Revise the part of the thread on the slow SQL query that opens with the words containing "Regarding 1. is" and closes with "want paginated results)", putting "servers" in place of "nodes" throughout.

* Passage:
— start —

Re: SQL query is slow

Posted by mhetea <mi...@gmail.com>.

Thank you for your response. 
I used query parallelizm and the time reduced to ~2.3s, which is still too
much. 
Regarding 1. is there any documentation about configuration parameters
(recommended number of nodes, how much data should be stored on each node).
We currently have 2 nodes with 32GB RAM each. Every 1 million records from
our cache occupy about 1GB (is there a way to see how much memory a cache
actually occupies? we look now at the Allocated next memory segment log
info)
For 3. it seems that the index is hit  from the execution plan:
 /* "productCache".IGNITEPRODUCT_MANUFACTURERCODE_IDX */  
No?

We have this issue also when we use a large OFFSET (we execute this kind of
query because we want paginated results) 

Also, this cache will be updated frequently so we expect it to grow in size.  

Thank you! 



--
View this message in context: http://apache-ignite-users.70518.x6.nabble.com/SQL-query-is-slow-tp16475p16487.html
Sent from the Apache Ignite Users mailing list archive at Nabble.com.

Re: SQL query is slow

Posted by Andrey Mashenkov <an...@gmail.com>.

Hi,

 You can try to
1. add more nodes to reduce data set on each node.
2. use query parallelizm [1].
3. add a indexed field to be used in WHERE clause instead of function.

[1]
https://apacheignite.readme.io/docs/sql-performance-and-debugging#query-parallelism

On Tue, Aug 29, 2017 at 12:09 PM, mhetea <mi...@gmail.com> wrote:

> We have a cache with ~3million entries
>
> We execute the following query:
> select count(_key) from IgniteProduct as product where POSITION
> ('Z',manufacturerCode)>0
>
> The query takes about 7s though the index is hit.
>
> Query execution is too long [time=7103 ms, sql='SELECT
> COUNT(PRODUCT__Z0._KEY) __C0_0
> FROM "productCache".IGNITEPRODUCT PRODUCT__Z0
> WHERE POSITION('Z', PRODUCT__Z0.MANUFACTURERCODE) > 0', plan=
> SELECT
>     COUNT(PRODUCT__Z0._KEY) AS __C0_0
> FROM "productCache".IGNITEPRODUCT PRODUCT__Z0
>     /* "productCache".IGNITEPRODUCT_MANUFACTURERCODE_IDX */
> WHERE POSITION('Z', PRODUCT__Z0.MANUFACTURERCODE) > 0
> , parameters=[]]
> , parameters=[]]
>
> Can somebody help/offer an alternative?
>
>
>
> --
> View this message in context: http://apache-ignite-users.
> 70518.x6.nabble.com/SQL-query-is-slow-tp16475.html
> Sent from the Apache Ignite Users mailing list archive at Nabble.com.
>



-- 
Best regards,
Andrey V. Mashenkov

— end —

* Supplied entries:
— start —

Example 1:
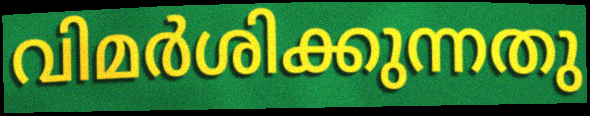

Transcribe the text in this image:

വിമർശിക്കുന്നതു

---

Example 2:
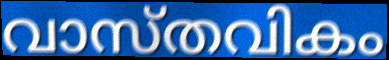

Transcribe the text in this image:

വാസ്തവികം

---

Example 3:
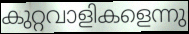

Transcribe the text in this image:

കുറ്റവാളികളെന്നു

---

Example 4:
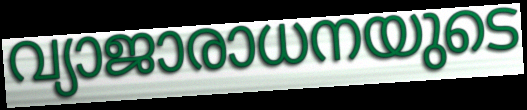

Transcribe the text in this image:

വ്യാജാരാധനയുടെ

— end —
— start —

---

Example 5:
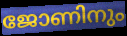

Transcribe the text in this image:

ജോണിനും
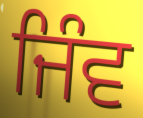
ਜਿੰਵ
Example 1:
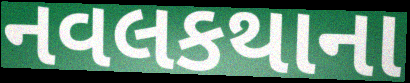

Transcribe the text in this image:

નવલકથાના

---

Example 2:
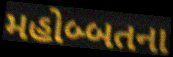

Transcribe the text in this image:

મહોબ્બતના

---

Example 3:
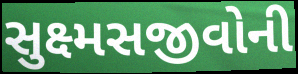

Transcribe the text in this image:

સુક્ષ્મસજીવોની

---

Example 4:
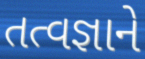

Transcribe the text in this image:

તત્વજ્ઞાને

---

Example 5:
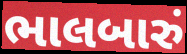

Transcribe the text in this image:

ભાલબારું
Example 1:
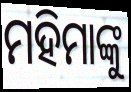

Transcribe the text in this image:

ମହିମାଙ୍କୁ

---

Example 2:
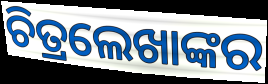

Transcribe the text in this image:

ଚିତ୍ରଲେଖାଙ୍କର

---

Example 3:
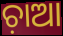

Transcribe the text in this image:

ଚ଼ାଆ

— end —

* Right answer:
Regarding 1. is there any documentation about configuration parameters
(recommended number of servers, how much data should be stored on each node).
We currently have 2 servers with 32GB RAM each. Every 1 million records from
our cache occupy about 1GB (is there a way to see how much memory a cache
actually occupies? we look now at the Allocated next memory segment log
info)
For 3. it seems that the index is hit  from the execution plan:
 /* "productCache".IGNITEPRODUCT_MANUFACTURERCODE_IDX */  
No?

We have this issue also when we use a large OFFSET (we execute this kind of
query because we want paginated results)